In spite of this benefit, the proposed framework entails an increase in the network complexity with respect to the base model considered. Nevertheless, this increase does not imply more training data as each part of the network is meant to specialize in certain features of the staff image. Moreover, regarding processing time, the increase in the complexity of the network does not affect the inference phase, as the different branches work concurrently. The main drawback in this case though is the training lapse, which is certainly expanded. However, note that this drawback is assumable given the remarkable error rate decrease with respect to the figures obtained with the baseline considered.
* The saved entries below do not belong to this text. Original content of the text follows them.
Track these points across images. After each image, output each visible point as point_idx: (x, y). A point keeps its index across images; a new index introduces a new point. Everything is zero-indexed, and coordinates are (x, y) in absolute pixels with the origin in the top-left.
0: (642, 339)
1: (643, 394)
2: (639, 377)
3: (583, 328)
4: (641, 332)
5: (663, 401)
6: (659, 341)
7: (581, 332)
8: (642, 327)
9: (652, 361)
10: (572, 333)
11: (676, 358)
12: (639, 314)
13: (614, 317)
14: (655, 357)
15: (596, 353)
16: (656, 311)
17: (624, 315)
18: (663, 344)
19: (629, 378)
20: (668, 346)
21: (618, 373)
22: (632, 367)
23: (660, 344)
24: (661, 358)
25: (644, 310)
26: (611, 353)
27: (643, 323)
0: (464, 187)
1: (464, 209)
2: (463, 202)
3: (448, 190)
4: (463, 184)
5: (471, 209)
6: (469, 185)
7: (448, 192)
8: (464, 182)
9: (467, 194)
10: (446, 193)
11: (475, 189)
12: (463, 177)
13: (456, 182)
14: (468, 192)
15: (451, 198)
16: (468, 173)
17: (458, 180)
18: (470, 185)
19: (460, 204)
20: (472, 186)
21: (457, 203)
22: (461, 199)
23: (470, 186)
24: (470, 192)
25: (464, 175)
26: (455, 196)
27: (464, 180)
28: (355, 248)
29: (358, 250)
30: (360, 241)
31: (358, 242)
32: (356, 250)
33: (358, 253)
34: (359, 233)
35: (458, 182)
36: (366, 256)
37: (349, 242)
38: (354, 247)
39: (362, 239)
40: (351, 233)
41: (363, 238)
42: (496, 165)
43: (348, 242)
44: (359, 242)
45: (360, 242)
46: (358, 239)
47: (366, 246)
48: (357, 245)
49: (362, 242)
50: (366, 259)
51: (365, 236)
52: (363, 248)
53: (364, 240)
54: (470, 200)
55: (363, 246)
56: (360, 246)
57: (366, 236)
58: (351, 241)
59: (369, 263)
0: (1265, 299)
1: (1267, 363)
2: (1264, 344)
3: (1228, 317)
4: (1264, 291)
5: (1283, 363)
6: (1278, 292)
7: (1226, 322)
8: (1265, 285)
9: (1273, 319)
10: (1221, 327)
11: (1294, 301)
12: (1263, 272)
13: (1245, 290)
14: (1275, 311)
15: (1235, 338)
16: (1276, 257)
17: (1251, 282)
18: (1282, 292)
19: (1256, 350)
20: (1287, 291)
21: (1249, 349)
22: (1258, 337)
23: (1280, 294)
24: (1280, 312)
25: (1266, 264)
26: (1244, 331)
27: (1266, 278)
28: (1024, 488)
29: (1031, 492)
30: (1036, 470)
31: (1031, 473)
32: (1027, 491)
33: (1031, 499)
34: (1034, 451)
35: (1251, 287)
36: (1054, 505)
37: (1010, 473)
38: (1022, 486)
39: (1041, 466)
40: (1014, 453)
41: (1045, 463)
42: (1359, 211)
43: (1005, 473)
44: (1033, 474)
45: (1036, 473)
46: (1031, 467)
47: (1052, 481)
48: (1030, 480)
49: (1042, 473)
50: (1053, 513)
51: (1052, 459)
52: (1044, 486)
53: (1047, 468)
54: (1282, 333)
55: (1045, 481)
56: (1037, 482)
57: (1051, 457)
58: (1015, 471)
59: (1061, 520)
Finally, let us note the generalization capability of the proposal, regarding the reach and performance of this neural architecture when tackling different corpora. As mentioned in
Section 1, CRNN-based models are rather adaptable since the same architecture is capable of obtaining very competitive recognition rates on two very different corpora. Therefore, the inherent lack of generalization of heuristic systems mentioned in
Section 1 is considered solved under the CRNN paradigm.
7. Conclusions
Holistic symbol recognition approaches have proven their usefulness in the context of Optical Music Recognition (OMR) since, given that no alignment is required between the input score and the sequence of output elements, corpora are relatively easy to create. In such a context, these sets are commonly labeled using either a semantic notation, which codifies the actual musical meaning of each element in the score, or an agnostic representation, which encodes the elements as a combination of a shape tag and the vertical position (height) in the score. While this latter representation lacks the underlying music sense of the former, it has the clear advantage of perfectly suiting an image-based symbol recognition task as the vocabulary is defined directly on visual information. However, in spite of having been considered for a number of work, it is still unclear how to properly take advantage of the fact that each symbol is actually a combination of two individual primitives representing the shape of the element and its height.
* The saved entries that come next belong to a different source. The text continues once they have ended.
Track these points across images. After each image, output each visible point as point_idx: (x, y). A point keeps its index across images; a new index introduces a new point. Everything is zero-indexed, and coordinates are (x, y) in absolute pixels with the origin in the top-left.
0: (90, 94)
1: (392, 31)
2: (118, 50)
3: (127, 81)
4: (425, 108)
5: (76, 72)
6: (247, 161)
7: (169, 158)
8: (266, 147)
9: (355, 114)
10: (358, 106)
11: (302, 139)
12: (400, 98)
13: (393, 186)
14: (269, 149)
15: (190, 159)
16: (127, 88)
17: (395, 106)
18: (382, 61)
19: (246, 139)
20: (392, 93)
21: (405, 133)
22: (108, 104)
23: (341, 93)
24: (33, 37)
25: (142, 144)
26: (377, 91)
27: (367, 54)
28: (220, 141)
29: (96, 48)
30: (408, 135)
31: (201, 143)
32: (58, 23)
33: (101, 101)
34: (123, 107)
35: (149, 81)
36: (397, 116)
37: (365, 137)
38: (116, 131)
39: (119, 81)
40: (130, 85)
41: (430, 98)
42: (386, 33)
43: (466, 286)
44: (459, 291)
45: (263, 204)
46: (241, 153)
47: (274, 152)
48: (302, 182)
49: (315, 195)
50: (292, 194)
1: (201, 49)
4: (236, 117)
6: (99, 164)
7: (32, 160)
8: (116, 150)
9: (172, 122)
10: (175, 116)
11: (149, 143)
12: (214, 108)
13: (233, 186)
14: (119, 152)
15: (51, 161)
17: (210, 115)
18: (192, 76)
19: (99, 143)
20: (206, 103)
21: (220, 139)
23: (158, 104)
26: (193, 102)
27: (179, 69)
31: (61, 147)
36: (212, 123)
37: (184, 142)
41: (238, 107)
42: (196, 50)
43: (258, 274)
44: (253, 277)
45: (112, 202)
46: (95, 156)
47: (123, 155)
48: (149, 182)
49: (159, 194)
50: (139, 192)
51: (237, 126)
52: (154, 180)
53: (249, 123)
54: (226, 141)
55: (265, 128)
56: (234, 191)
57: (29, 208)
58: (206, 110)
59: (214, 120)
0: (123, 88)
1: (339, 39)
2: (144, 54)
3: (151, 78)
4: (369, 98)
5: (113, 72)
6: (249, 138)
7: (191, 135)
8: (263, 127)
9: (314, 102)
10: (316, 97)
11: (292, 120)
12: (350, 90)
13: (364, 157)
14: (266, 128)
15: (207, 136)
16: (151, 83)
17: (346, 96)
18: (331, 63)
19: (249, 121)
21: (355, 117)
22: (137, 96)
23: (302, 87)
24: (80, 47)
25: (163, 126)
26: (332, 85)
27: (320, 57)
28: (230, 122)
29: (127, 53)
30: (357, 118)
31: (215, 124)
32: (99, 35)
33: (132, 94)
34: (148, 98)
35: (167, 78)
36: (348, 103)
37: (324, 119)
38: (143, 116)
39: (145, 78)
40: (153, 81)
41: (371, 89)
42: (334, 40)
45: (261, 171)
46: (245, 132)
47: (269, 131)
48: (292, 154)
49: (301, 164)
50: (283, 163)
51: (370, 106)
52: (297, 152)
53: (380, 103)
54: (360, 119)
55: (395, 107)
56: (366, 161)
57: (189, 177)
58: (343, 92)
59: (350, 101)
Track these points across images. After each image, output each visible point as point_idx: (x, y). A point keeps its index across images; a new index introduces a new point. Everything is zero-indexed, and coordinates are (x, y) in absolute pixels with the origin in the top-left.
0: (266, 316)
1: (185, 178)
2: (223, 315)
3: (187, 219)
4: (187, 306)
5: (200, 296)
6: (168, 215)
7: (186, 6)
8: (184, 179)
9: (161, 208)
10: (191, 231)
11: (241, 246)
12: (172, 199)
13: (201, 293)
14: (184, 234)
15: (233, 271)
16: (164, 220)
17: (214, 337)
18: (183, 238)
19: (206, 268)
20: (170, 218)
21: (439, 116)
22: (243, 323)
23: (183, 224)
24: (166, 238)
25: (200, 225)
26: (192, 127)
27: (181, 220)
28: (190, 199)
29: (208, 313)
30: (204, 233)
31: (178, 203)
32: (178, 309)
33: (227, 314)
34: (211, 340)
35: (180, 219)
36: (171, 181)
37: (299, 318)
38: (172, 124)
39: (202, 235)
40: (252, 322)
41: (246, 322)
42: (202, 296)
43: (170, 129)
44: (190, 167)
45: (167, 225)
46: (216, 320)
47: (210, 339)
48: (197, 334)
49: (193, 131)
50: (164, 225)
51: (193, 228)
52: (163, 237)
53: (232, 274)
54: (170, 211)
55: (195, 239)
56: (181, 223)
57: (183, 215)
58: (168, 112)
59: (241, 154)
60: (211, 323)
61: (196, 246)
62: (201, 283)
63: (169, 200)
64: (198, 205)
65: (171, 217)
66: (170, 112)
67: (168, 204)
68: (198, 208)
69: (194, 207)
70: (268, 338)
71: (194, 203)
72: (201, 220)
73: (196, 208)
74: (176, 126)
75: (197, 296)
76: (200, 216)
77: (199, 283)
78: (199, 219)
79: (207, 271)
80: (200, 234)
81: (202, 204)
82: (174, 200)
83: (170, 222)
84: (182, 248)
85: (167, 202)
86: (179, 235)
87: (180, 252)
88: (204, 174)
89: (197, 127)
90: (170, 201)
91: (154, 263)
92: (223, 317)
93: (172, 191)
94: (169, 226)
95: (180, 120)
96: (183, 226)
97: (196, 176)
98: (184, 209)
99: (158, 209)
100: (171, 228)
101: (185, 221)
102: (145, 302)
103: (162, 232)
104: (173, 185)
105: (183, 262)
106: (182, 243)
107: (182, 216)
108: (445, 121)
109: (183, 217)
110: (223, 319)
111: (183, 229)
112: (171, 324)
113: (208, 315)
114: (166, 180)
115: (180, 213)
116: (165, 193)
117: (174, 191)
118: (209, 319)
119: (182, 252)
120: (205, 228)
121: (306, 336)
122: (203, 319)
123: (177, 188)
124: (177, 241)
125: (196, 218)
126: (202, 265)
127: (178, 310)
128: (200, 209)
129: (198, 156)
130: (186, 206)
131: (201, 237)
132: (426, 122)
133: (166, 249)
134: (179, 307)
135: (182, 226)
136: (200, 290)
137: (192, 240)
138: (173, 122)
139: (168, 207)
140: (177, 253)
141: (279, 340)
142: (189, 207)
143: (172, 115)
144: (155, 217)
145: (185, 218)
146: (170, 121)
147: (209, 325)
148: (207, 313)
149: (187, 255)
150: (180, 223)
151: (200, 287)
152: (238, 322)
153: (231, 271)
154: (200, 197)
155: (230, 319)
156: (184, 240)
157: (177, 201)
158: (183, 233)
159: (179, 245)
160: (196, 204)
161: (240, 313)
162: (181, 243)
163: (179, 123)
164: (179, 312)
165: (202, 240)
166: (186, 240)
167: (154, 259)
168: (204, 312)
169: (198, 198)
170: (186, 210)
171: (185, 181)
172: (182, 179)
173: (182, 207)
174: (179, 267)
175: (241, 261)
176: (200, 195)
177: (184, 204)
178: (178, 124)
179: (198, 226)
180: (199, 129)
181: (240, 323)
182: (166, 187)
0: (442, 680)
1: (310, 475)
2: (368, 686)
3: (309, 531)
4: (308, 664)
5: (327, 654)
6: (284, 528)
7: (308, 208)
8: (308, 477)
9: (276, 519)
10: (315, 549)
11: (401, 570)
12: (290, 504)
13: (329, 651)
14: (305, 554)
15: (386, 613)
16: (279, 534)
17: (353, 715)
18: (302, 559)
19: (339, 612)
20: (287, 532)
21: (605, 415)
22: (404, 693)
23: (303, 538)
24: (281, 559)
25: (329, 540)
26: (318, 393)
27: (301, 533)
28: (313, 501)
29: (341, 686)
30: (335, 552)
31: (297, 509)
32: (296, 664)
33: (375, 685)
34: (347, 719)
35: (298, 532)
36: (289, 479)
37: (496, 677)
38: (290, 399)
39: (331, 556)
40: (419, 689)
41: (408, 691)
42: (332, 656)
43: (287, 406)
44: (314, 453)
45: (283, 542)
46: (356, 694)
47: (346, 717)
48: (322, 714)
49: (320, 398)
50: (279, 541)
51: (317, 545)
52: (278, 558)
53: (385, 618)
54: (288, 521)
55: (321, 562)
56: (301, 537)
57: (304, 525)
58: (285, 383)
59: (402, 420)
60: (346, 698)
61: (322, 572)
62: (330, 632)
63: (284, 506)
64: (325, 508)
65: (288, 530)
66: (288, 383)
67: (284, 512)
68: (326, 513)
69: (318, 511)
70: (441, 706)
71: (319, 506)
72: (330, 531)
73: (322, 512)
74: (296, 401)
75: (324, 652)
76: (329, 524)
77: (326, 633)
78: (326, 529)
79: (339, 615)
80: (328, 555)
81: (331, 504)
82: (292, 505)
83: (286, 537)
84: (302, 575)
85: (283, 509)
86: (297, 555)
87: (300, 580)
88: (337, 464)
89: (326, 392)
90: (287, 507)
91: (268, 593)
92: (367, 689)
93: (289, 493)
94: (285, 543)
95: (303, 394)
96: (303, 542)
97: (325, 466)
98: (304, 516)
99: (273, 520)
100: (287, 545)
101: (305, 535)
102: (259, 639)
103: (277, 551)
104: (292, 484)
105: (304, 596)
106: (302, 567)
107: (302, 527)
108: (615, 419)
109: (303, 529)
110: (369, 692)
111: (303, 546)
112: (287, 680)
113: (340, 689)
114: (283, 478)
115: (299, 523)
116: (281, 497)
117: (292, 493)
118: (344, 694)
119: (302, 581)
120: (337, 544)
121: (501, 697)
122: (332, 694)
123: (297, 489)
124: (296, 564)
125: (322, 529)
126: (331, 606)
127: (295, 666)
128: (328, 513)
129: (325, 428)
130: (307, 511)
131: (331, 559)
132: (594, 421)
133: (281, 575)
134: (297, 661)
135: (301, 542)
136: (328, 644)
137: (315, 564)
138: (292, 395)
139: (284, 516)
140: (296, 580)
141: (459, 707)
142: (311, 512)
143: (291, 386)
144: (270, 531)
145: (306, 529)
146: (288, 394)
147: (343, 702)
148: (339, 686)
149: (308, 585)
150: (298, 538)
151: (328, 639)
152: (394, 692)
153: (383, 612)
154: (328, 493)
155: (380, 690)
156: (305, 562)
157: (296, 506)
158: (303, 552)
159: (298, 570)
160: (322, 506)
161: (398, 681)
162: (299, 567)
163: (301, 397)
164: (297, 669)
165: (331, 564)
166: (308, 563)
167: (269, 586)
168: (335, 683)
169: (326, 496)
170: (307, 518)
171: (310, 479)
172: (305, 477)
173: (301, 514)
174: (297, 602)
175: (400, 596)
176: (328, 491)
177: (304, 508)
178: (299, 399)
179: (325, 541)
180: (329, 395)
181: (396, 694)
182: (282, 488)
This work presents an end-to-end approach that exploits this two-dimensional nature of the agnostic music notation to solve the OMR task at a staff-line level. We considered two Convolutional Recurrent Neural Network (CRNN) schemes to concurrently exploit the shape and height information and to then merge them at the actual neural level. Three different integration policies were empirically studied: (i) the PreRNN one, which joins the shape and height features right before the recurrent block; (ii) the InterRNN one, which does the merging process after the first recurrent layer; and (iii) the PostRNN one, which collects both sources of information after the recurrent block. The results obtained confirm that the gathering point impacts the performance of the model, with the InterRNN and PostRNN models being the ones that significantly decrease the error rate with respect to the baseline considered. Quantitatively, in the best-case scenarios, this error reduction ranges between 14.4% and 25.6% referred to the base neural model.
In light of the obtained conclusions, this work opens new research points to address. In that sense, future work considers extending the approach from this monophonic context to a homophonic one [
42]. Additionally, given the variability of music notation and the relative scarcity of existing labeled data, we aim to explore
transfer learning and
domain adaptation techniques to study different strategies to properly exploit the knowledge gathered from a given corpus on a different one. Moreover, we also consider that other network architectures may provide some additional insights to the ones obtained in this work as well as more competitive recognition rates. Finally, since the
greedy decoding strategy considered does not take advantage of the actual Language Model inferred in the recurrent layer of the network, our premise is that more sophisticated decoding policies may report improvements in the overall performance of the proposal.